* MATERIAL FOR THIS EXERCISE *
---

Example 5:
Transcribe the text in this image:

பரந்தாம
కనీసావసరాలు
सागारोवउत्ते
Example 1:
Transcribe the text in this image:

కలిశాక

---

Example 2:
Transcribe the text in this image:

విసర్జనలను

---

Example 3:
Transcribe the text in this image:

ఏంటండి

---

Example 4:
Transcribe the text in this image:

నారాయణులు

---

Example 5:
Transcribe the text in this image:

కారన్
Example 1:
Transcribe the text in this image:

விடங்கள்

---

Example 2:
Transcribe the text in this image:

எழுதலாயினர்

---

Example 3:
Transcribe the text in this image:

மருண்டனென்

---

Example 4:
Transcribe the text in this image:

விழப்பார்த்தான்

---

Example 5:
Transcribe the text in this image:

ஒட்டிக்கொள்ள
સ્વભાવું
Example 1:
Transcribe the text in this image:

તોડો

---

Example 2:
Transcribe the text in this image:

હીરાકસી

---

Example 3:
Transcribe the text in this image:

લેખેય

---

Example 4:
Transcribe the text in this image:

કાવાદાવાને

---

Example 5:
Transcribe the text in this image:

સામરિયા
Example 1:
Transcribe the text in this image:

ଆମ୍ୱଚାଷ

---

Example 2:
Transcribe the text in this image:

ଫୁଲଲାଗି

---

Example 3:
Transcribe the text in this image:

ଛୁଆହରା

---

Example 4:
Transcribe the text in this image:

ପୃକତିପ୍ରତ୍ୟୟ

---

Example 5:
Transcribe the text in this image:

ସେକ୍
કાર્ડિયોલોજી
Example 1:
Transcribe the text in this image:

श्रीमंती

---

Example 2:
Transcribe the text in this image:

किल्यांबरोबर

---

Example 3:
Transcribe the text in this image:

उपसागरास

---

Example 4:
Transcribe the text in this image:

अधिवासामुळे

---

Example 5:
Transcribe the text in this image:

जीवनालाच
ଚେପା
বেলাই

* DESCRIPTION OF THE TASK *
Could you copy the entries line for line, from the very first one through the line that contains "விழப்பார்த்தான்", with that line included?

* EXERCISE OUTPUT *
---

Example 5:
Transcribe the text in this image:

பரந்தாம
కనీసావసరాలు
सागारोवउत्ते
Example 1:
Transcribe the text in this image:

కలిశాక

---

Example 2:
Transcribe the text in this image:

విసర్జనలను

---

Example 3:
Transcribe the text in this image:

ఏంటండి

---

Example 4:
Transcribe the text in this image:

నారాయణులు

---

Example 5:
Transcribe the text in this image:

కారన్
Example 1:
Transcribe the text in this image:

விடங்கள்

---

Example 2:
Transcribe the text in this image:

எழுதலாயினர்

---

Example 3:
Transcribe the text in this image:

மருண்டனென்

---

Example 4:
Transcribe the text in this image:

விழப்பார்த்தான்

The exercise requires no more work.